[EXERCISE GOAL] From the line that contains "focal_mm: 26" to the end of the entries, copy each line exactly, though the pictures stay out.

[MATERIAL TO PROCESS]
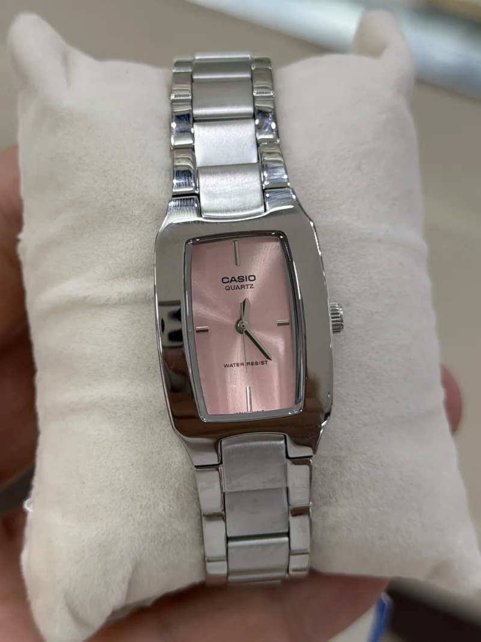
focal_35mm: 48
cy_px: 321
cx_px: 240
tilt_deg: -62.6
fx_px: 889
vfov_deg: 39.7
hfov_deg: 30.3
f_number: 1.78
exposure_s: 1/382
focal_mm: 6.76
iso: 64
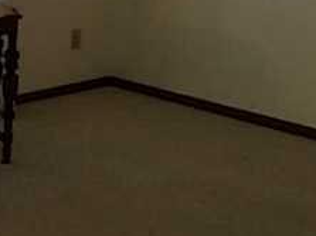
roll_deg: -0.6
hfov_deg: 16.5
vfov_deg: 14.0
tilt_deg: -8.6
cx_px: -214
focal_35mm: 104
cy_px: 0
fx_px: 949
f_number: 2.2
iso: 64
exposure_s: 1/15
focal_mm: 4.15
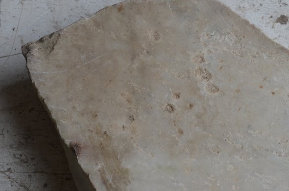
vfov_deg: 20.5
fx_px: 529
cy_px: 98
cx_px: 206
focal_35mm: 66
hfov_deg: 30.2
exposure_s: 1/60
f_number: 5.6
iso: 250
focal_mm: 26
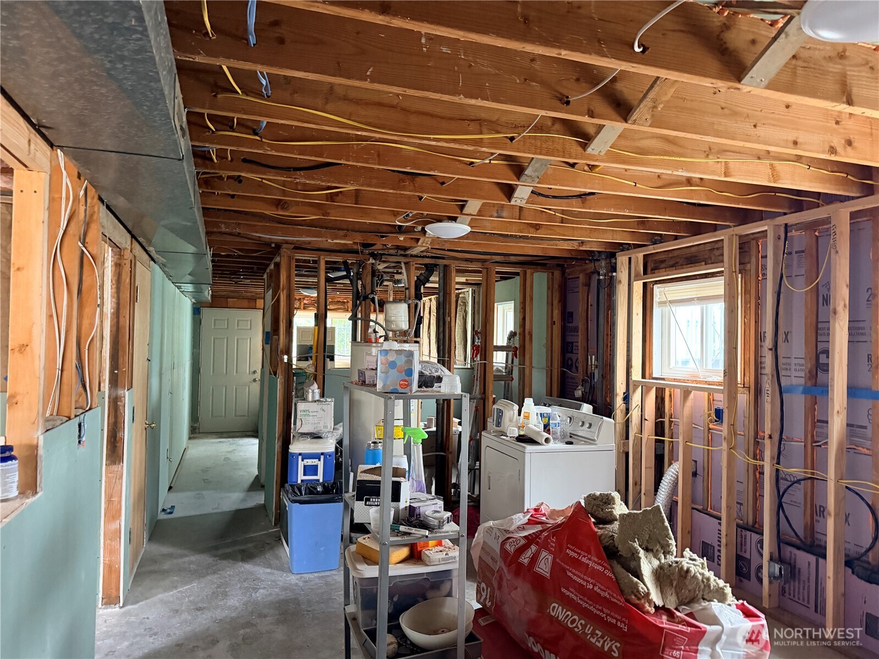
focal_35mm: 24
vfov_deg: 56.8
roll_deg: -0.3
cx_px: 440
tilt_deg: +0.1
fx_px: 609
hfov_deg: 71.6
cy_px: 330
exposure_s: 1/40
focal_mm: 6.76
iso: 800
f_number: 1.78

[TASK OUTPUT]
focal_mm: 26
focal_35mm: 24
vfov_deg: 56.8
roll_deg: -0.3
cx_px: 440
tilt_deg: +0.1
fx_px: 609
hfov_deg: 71.6
cy_px: 330
exposure_s: 1/40
focal_mm: 6.76
iso: 800
f_number: 1.78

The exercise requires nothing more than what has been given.